Is there a way to condense machine-captured words into paragraphs rather than having to individually do it by hand?

Been doing some freelance paid work, which involves transcribing YouTube speeches into edited paragraphs. (AI will surely take this job at some point, but for now isn’t accurate enough, especially when speakers have thick accents or use unusual vocabulary.)

YouTube already has a machine-to-text transcript function. The problem is, 90% of my work involves condensing it from many short lines into a solid paragraph.

Giving one example: Suppose the speaker says, “Healthcare is really screwed up in America. I had to pay $17,000 for an appendectomy, and that was with insurance. Can you imagine what it would be like if I were uninsured?”

The YouTube function captures it like this:

00:01 Healthcare is really
*00:02 screwed up in *
00:03 America I had
00:04 to pay 17000
00:05 for an
*00:06 appendectomy and *
00:07 that was with
00:08 insurance
00:09 can you imagine
00:10 what it would
00:11 be like if
00:12 I were uninsured

So, the vast majority of my work involves backspacing and re-arranging until it’s a proper paragraph - “Healthcare is really screwed up in America. I had to pay $17,000 for an appendectomy, and that was with insurance. Can you imagine what it would be like if I were uninsured?”

I’m hoping there is some simpler automatic or quick-shortcut way to get this done rather than endless manual backspacing, especially since I may have to handle 4,000 - 7,000 words on some days. Anyone know of any tricks to automatically “paragraph-ize” a bunch of words?

How about this?

To expand on that general idea a bit, since the stuff you want to delete will always be in the same format at the beginning of a paragraph, you could search for this:

^p^#^#:^#^#

and replace it with nothing. The ^p represents the paragraph marker at the end of the previous paragraph. The ^# represents any single numeral, and the : is, of course, literally the colon in the middle of the numbers. Do a “replace all,” and they’re gone pretty much instantly, and you’ll end up with everything in one big paragraph. Then you’ll have to go back through it and “reparagraph” where necessary (or if necessary), but I wouldn’t expect that to be nearly as odious a task as deleting all that stuff manually.

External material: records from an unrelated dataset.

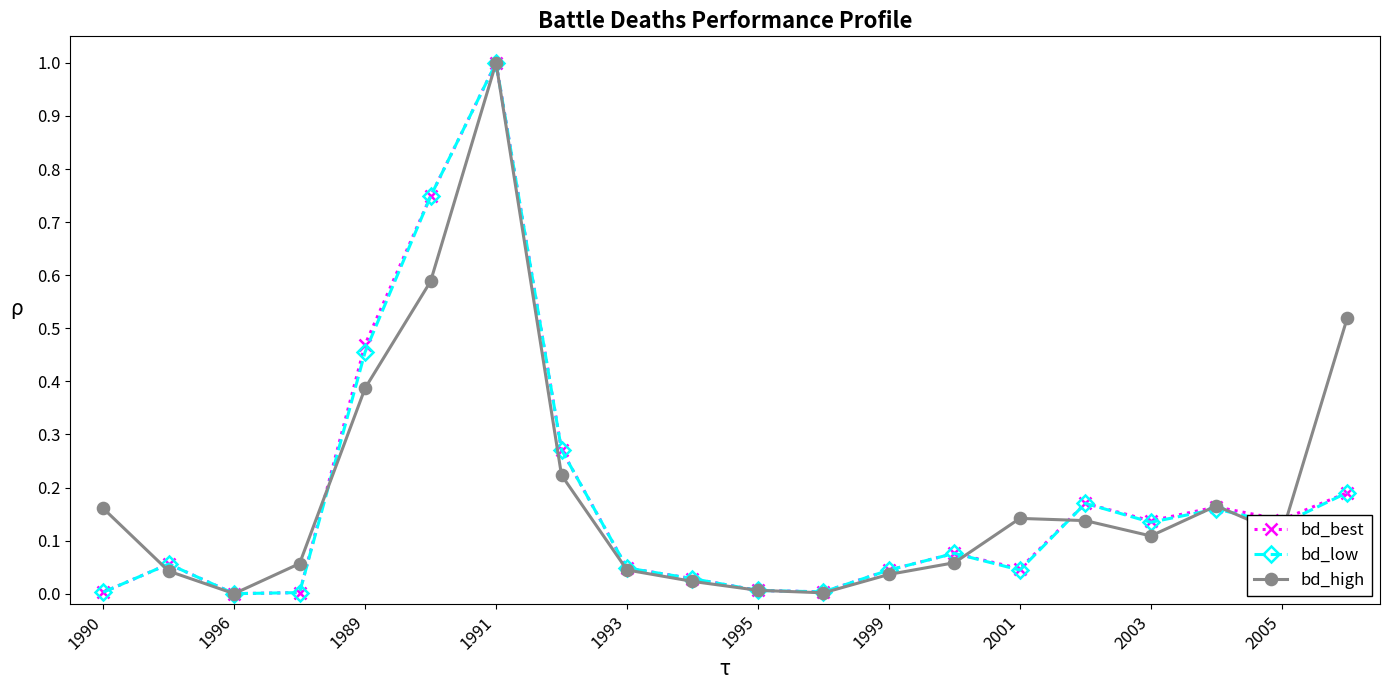

What is the maximum value for bd_high?

1.0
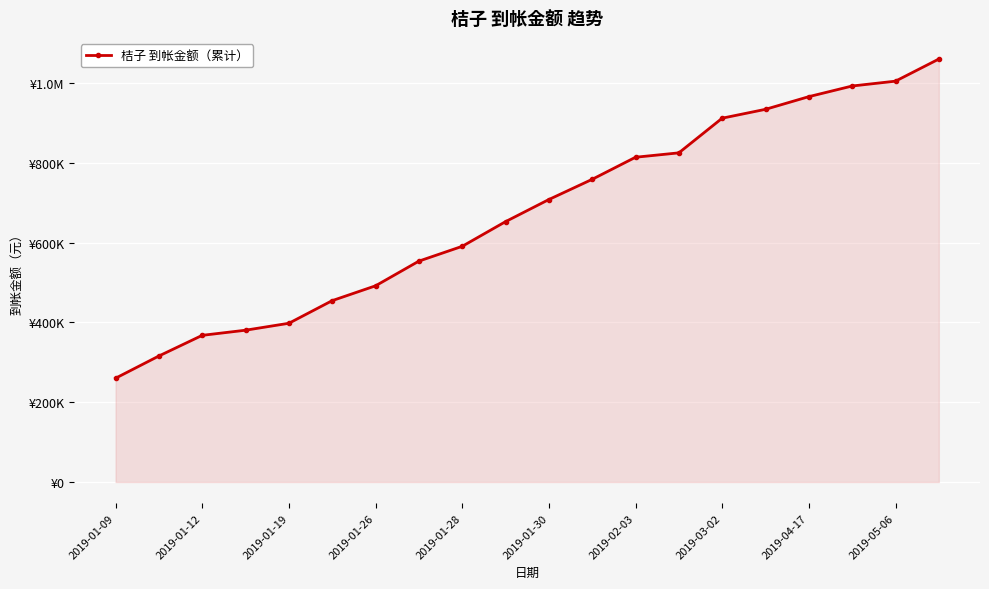

True or false: the data has more than 2 interior local peaks.

False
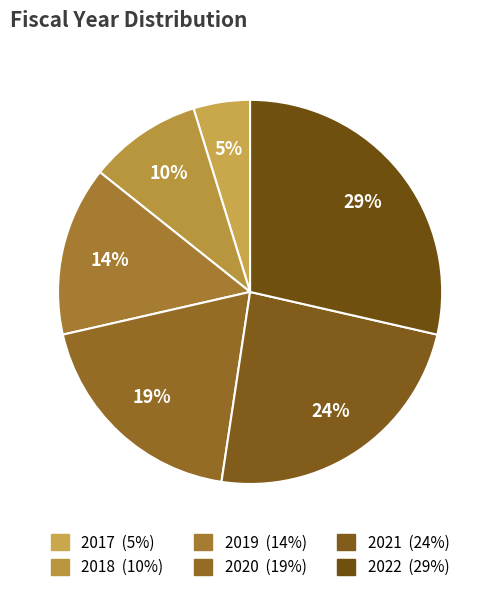

How many slices are in this pie chart?

6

And if some of the lines start with an asterisk, as we see in your example, do a second find-and-replace, adding an asterisk between the ^p and the first numeral.

This assumes the text won’t have anything in that same time-stamp format that should be kept.

This sounds like genius, but I’m not fully sure what you mean. Do you mean Microsoft Word, using the Search/Replace functions? I tried that but it only reads words literally, like, literally ^p^#^#:^#^# , so I’m sure I am misunderstanding…

Yes, it’s the standard search and replace function in Word. You should be able to just copy and paste that line of codes into Word’s search box, click Replace All, and Bob’s your uncle.

If it doesn’t work, there’s one modification I would suggest. Instead of the usual ^p code to search for a hard return (this is what you get when you hit the Enter key), try ^l for a soft return (you get this if you hit Shift-Enter). The difference is that the latter starts a new line of text, but Word treats it as a continuation of the previous paragraph.

Aha, that did work! Thanks. The P didn’t but the I did.

Glad to be of help!

I see you already found a solution!

I was going to say that I would be using macros to repeat certain commands over and over again. Personally, I would use a text editor to edit text files, not Word (but I realize that at some point you just use what you already know to work). E.g., in “vim” typing vip:norm ^dW will delete those 00:03 timestamps from the beginning of a block of lines, and vipJ will join the lines. Obviously you would assign such commands to macros so as not to type them out each time.

Better to do it in Word, but ChatGPT did handle the formatting of your example fine when I asked it to remove timestamps and present it as a paragraph. In case you need another option.

Thanks. I tried it out and it worked as you advertised. I’m sure ChatGPT has a text limit but I think i can spit long columns into it now, great.